About this task:
Determine the number of lines in the listing that include the string "function"; the reply consists of that number only.

Source data:
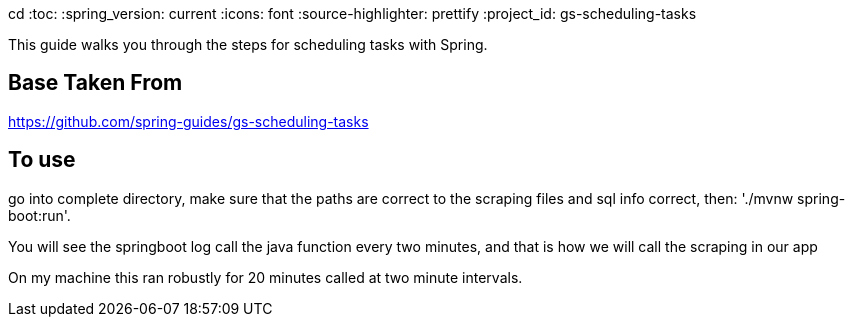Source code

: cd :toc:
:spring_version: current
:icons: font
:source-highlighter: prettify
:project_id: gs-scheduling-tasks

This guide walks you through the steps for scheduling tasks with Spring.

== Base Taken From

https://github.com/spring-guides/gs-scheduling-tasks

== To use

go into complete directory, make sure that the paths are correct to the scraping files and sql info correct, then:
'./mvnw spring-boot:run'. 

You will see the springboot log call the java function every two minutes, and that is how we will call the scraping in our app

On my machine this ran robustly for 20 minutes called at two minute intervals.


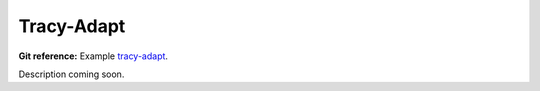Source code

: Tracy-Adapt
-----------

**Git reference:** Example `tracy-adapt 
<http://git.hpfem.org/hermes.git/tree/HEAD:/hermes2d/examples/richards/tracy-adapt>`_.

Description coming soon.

==

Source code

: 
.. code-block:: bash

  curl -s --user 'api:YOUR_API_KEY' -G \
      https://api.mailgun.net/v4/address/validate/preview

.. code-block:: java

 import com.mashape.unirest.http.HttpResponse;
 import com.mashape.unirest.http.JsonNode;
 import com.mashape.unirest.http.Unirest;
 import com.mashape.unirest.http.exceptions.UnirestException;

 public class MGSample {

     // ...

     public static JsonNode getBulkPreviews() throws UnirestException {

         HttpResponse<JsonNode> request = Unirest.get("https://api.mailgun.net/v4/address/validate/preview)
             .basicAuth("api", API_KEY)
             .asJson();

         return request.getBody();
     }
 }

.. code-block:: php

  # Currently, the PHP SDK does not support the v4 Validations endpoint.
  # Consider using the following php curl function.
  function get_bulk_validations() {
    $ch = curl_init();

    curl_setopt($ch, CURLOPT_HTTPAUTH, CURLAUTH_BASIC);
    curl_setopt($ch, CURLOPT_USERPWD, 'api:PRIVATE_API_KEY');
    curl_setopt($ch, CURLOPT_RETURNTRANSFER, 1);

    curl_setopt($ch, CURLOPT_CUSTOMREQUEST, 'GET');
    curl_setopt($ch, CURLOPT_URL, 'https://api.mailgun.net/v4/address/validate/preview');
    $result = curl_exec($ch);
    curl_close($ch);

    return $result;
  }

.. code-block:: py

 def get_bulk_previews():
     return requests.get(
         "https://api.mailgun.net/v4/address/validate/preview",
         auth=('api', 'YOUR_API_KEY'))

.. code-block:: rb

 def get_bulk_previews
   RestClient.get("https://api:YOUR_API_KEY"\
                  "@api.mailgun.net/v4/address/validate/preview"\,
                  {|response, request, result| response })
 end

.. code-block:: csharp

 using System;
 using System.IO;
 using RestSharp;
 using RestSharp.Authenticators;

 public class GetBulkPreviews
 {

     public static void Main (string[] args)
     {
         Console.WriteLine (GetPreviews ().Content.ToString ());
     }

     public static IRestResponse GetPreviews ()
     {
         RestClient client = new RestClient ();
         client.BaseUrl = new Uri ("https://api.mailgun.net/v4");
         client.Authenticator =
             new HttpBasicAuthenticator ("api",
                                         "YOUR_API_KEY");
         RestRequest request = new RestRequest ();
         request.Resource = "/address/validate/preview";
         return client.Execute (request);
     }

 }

Solution:
3